Extract provided:
But before we dive deeper into the code, it is a good idea to understand some of the basics of NuoDB.

What makes NuoDB different from other DBMS offerings?

Let's take a hypothetical scenario: John has made a wonderful app that users are really excited about, and there are hundreds more users jumping in each hour. Now John has to scale his app as soon as he can!

He is left with two options:

  • He can use expensive machines and/or scary workarounds to scale his database.
  • He can re-write the entire app and use a lighter-weight, scale-out NoSQL DBMS.

But in doing so, he must make sure not to make compromises between performance and reliability, which is impossible in both scenarios above.

What if he had a third option?

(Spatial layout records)

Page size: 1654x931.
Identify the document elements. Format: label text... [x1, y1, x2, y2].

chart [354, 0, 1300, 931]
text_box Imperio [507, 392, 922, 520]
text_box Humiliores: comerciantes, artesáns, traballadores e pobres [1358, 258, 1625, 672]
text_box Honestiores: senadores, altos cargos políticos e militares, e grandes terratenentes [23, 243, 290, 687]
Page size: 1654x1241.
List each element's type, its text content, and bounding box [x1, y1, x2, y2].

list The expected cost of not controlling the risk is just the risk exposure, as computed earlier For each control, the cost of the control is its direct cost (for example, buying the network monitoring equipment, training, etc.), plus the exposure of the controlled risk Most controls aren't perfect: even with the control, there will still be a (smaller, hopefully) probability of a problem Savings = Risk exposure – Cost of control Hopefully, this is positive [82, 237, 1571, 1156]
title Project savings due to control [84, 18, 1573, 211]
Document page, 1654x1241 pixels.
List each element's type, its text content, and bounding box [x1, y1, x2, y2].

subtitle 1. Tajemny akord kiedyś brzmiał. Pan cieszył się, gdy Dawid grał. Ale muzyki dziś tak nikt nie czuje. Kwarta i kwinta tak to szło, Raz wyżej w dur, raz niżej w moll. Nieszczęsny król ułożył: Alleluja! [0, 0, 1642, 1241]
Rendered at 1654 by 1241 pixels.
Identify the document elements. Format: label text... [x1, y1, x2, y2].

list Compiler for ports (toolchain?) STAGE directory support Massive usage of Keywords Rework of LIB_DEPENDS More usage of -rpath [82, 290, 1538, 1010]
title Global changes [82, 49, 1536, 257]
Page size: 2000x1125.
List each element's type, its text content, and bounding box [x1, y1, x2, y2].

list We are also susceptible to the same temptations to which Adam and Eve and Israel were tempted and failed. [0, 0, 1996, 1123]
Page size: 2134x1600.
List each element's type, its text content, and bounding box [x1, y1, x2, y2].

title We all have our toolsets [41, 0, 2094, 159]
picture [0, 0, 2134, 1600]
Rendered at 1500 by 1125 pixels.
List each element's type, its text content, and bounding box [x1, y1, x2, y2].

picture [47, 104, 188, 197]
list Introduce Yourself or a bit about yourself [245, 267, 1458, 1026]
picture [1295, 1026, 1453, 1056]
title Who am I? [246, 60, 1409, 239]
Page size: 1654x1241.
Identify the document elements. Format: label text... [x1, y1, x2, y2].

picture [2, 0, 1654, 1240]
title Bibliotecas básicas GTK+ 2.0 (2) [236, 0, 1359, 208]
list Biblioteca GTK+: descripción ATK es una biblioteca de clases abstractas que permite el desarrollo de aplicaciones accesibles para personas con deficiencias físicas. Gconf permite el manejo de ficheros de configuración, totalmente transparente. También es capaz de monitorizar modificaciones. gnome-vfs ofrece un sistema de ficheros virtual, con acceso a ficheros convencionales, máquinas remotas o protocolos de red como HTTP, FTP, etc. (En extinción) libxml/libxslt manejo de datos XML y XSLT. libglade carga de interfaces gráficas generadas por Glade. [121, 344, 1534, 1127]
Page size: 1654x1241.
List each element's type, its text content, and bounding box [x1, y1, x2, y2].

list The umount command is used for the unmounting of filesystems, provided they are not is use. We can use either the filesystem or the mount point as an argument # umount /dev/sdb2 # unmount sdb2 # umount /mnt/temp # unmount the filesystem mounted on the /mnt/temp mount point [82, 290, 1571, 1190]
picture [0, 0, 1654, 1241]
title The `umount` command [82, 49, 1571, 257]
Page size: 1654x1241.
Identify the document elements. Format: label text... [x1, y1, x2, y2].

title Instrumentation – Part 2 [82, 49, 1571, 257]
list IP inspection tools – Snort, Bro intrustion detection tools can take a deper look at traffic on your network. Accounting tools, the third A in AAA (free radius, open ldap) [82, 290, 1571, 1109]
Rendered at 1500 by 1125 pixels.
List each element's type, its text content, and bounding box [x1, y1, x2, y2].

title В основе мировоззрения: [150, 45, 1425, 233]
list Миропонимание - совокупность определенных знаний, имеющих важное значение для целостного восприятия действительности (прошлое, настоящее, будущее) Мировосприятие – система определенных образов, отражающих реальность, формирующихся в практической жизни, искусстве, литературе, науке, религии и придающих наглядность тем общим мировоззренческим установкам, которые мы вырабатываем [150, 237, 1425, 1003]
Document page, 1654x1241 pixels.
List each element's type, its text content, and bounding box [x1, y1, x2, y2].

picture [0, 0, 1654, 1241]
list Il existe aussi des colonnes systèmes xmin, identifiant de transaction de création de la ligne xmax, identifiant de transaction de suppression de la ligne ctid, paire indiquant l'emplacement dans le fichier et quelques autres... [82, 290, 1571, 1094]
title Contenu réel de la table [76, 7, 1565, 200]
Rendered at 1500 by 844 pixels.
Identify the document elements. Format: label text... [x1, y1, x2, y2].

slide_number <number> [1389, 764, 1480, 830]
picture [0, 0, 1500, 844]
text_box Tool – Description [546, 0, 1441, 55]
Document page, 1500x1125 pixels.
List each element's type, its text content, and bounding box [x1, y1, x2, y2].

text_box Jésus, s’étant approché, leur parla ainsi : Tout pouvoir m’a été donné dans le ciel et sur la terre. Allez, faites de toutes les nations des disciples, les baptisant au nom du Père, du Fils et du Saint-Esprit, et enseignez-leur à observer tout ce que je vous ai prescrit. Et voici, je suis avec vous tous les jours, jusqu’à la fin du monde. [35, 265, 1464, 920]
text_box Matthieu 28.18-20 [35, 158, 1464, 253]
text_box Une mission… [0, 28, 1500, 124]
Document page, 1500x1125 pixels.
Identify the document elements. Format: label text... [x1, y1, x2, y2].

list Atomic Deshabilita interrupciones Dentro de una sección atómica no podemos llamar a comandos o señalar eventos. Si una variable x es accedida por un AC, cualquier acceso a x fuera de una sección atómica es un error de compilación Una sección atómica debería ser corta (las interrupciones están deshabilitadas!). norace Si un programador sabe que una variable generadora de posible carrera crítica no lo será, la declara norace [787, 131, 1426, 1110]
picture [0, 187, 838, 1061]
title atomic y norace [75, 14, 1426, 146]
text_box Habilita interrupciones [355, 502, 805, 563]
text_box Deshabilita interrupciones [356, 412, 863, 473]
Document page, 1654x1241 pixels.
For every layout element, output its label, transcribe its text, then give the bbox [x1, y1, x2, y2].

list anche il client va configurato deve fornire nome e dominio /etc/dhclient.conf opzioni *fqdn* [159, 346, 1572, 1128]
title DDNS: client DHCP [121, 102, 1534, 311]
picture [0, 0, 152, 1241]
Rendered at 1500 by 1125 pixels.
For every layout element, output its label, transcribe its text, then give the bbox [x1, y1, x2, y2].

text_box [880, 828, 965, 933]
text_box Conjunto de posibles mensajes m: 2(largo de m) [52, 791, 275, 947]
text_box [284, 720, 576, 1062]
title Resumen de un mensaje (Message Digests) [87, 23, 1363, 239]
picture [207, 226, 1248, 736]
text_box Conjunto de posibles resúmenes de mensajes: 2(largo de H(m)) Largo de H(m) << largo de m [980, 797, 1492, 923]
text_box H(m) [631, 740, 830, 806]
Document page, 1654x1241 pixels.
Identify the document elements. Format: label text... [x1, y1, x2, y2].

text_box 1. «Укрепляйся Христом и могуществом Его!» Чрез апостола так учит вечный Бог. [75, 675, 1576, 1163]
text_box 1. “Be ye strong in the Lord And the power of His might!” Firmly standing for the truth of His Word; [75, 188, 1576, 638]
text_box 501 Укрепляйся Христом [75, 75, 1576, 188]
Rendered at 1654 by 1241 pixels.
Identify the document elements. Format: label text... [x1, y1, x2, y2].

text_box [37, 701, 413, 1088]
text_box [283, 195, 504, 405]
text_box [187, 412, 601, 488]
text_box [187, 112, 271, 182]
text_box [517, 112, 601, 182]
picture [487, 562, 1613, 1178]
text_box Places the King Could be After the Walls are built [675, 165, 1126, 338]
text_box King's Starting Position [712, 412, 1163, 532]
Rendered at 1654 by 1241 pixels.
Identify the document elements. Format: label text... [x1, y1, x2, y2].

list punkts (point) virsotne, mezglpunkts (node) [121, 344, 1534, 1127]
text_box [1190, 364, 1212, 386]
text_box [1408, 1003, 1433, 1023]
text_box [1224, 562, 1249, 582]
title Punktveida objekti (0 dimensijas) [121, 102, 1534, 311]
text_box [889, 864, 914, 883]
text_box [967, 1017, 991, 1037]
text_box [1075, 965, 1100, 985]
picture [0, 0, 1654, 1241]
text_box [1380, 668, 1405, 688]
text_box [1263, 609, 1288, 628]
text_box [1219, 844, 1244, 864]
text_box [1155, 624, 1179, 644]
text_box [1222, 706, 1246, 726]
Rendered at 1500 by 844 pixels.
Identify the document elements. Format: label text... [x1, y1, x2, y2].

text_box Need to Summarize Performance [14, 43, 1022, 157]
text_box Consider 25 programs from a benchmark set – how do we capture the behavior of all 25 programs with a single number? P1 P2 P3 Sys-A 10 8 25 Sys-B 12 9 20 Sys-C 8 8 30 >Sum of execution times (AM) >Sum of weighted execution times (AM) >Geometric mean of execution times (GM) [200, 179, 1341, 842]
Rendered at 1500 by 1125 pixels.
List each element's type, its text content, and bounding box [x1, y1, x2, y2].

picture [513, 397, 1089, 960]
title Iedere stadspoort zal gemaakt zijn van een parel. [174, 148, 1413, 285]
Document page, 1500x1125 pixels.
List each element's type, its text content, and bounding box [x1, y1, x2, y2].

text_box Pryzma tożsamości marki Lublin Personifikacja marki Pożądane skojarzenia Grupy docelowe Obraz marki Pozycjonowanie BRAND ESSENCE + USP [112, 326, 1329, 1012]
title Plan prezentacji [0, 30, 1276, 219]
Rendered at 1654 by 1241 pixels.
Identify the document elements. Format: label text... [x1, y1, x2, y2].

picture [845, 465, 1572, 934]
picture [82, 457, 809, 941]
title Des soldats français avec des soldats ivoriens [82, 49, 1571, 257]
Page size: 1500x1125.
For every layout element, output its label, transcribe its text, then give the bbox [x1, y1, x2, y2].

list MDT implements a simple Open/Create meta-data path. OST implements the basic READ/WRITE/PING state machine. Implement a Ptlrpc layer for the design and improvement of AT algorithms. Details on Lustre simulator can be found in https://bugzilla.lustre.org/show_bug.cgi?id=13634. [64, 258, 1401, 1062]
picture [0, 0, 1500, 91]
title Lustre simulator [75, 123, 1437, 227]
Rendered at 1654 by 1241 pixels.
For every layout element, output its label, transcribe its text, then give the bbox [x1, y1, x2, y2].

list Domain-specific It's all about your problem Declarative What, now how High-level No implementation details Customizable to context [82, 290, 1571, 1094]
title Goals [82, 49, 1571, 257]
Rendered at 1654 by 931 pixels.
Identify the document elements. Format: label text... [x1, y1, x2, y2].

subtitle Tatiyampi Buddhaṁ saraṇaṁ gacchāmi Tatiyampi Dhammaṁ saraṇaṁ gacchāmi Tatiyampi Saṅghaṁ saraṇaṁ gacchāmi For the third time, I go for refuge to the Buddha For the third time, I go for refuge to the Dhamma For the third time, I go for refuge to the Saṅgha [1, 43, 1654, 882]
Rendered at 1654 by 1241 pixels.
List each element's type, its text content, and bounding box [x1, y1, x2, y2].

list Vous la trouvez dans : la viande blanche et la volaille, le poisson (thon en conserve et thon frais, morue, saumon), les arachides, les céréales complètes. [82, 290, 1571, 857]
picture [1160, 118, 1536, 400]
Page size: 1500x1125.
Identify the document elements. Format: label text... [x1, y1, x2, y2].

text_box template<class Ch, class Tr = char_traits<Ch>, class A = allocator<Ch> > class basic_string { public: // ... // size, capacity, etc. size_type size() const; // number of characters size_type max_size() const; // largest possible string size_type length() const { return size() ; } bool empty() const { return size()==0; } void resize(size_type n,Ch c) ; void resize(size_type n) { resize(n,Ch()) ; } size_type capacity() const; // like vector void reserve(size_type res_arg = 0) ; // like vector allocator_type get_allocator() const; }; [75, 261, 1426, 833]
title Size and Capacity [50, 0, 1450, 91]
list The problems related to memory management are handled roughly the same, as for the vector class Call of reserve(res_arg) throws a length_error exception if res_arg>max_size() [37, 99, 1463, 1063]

Direction: Write the next part of the NuoDB passage, picking up right after its final line.

Solved exercise:
Say that there was an RDBMS that had no complex workarounds. Say it's an RDBMS that is designed from the ground up to offer elastic scale-out performance without giving up SQL/ACID guarantees, which are essential for many operational database applications. Well, that's where NuoDB comes to John's rescue!

NuoDB is a web scale distributed database that is designed to scale out elastically on the cloud, on-premise and hybrid datacenter environments. 

Getting started with NuoDB

NuoDB supports MacOS, Windows, and various Linux OS platforms - see NuoDB downloads, but this article makes the assumption that the underlying OS is GNU/Linux. (Debian)

In a Linux shell, follow the setup steps below to get up and running with NuoDB:

# In case you haven’t installed maven yet.
$ sudo apt-get install maven2

# Download the latest NuoDB Release.

$ wget http://download.nuohub.org/nuodb-2.0.4.linux.x64.deb

# Install the NuoDB software.

$ sudo dpkg -i nuodb-2.0.4.linux.x64.deb
(Reading database ... 67407 files and directories currently installed.)
Preparing to unpack nuodb-2.0.4.linux.x64.deb ...
 * NuoDB web console already stopped
 * NuoDB auto console already stopped
 * Stopping NuoDB agent
Unpacking nuodb (2.0.4.5) over (2.0.4.5) ...
Setting up nuodb (2.0.4.5) ...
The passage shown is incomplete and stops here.